Greg Foran, head of the
retailer's U.S. operations, told a media briefing on Thursday he added
theft and other forms of "unknown shrinkage" to a list of urgent items
to be tackled at Wal-Mart's 4,555 stores across the United States.
Foran
said he saw an opportunity to boost margins by putting a dent in a
problem that typically represents 1 percent for any retailer's sales. He
noted that Wal-Mart generated nearly $300 billion in revenues in the
United States in the past fiscal year. "One percent of $300 billion is quite a lot of money.
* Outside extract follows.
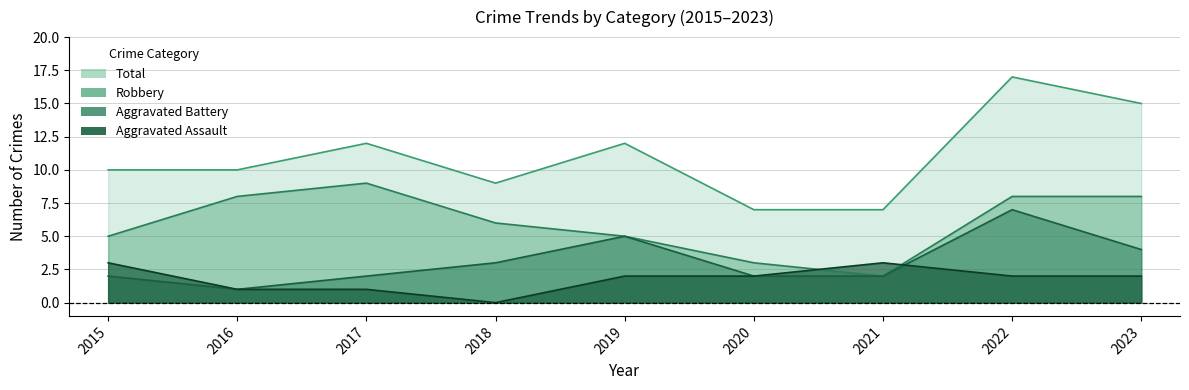

What is the value of the Robbery point at the 7th from the left?

2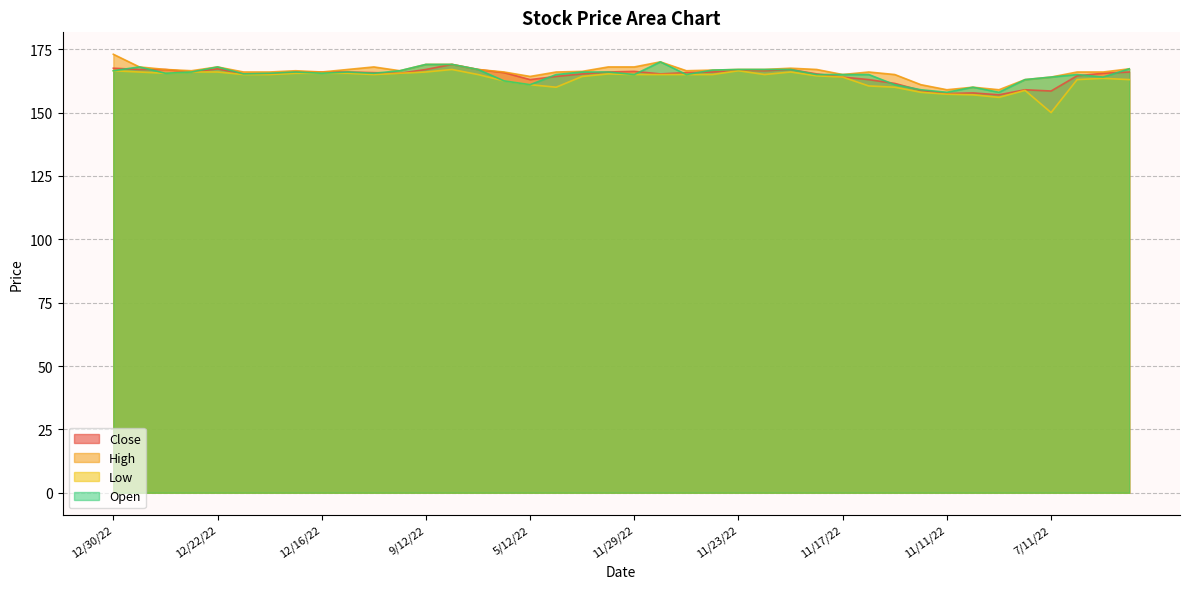

Is the value of Close at 12/22/22 greater than the value of Low at 11/22/22?

Yes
If you can save 10 basis points of it – boy I’ll take it every day of the week and put it into lower prices for customers," Foran told Reuters after the briefing.
One
basis point is equal to one hundredth of 1 percent, meaning that 10
basis points - or 0.1 percent - of $300 billion would be equal to $30
million.
Wal-Mart had flagged the issue when it announced its
first quarter earnings last month, saying that "shrink" was a major
contributor to a 13 basis point decline in its gross profit margin. It
said half of the problem was related to food.Foran said unknown shrinkage could include problems like mistakes in inventory record-keeping in addition to stealing by customers or employees.
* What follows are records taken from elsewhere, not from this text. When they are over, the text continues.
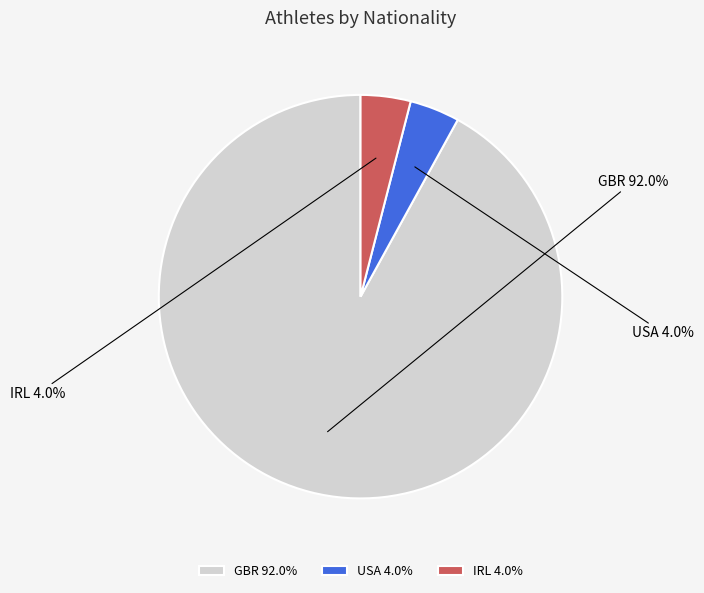

To the nearest percent, what percentage of the pie is GBR?

92%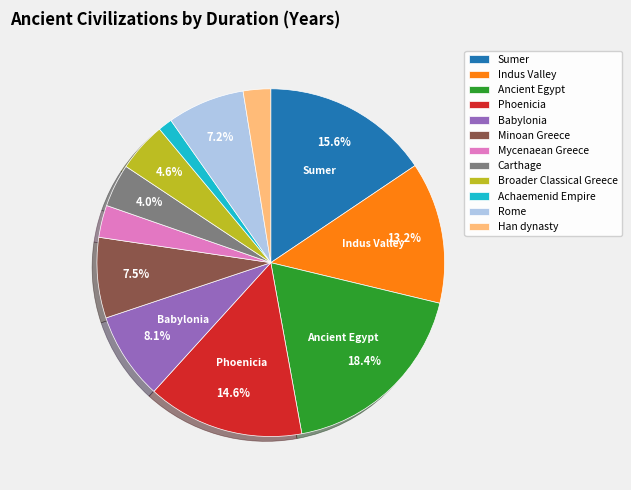

How many slices are in this pie chart?

12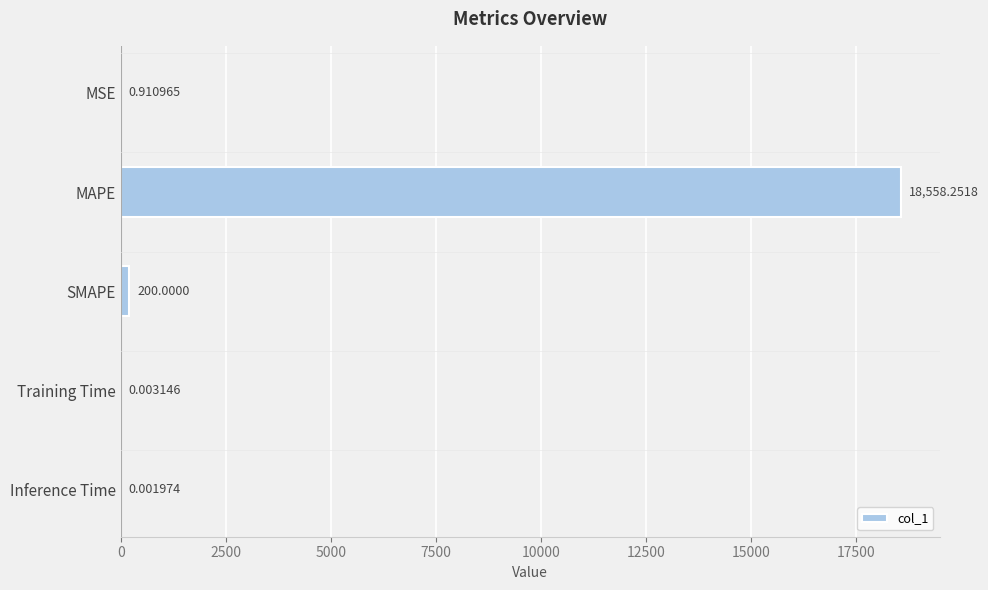

How many data points does each series have?

5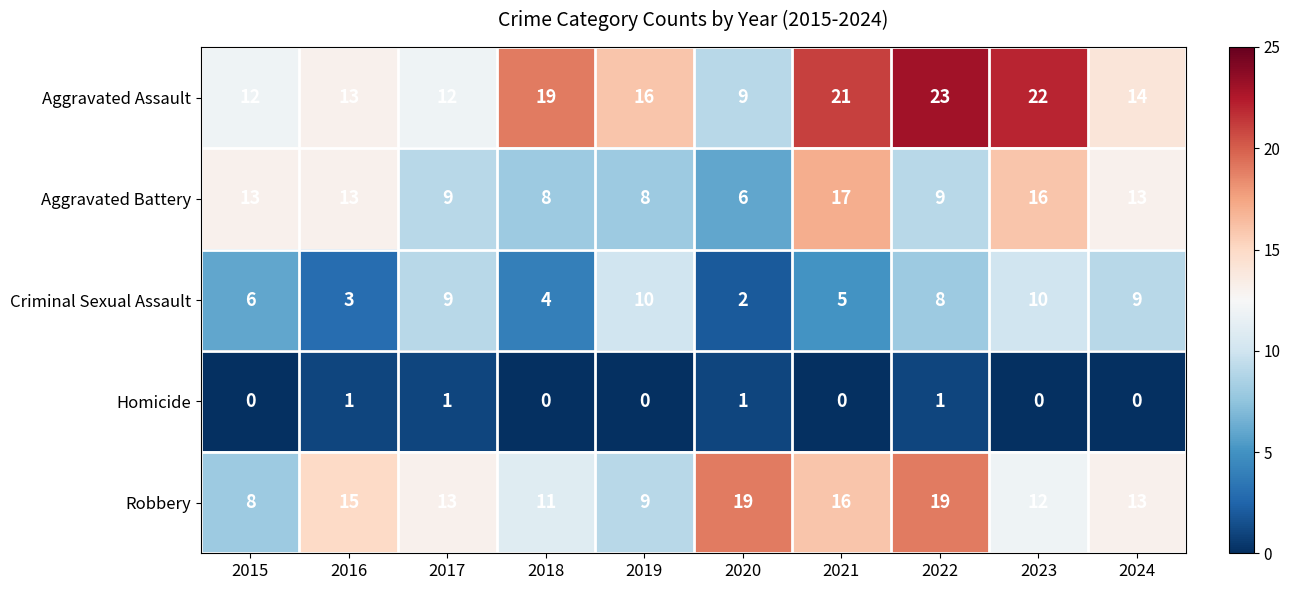

Count the Criminal Sexual Assault values in the range 4 to 9.

6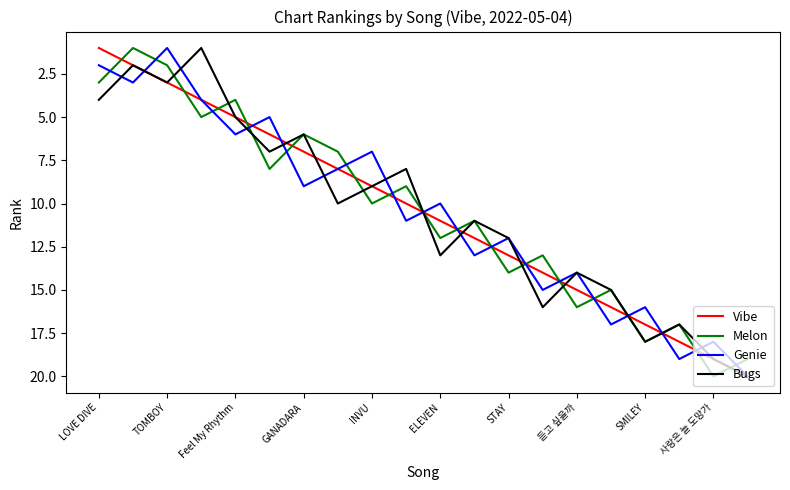

Which series ends up on top after the final intersection of Genie and Melon?

Genie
He said the problem was not necessarily growing, but he decided to focus on it given the potential margin boost.
After Foran took over as head of the U.S. business in August, he instituted a series of "urgent agenda" items aimed at improving store management. Foran said he had taken two projects off that list and added two more, including the focus on shrinkage. He did not provide further details.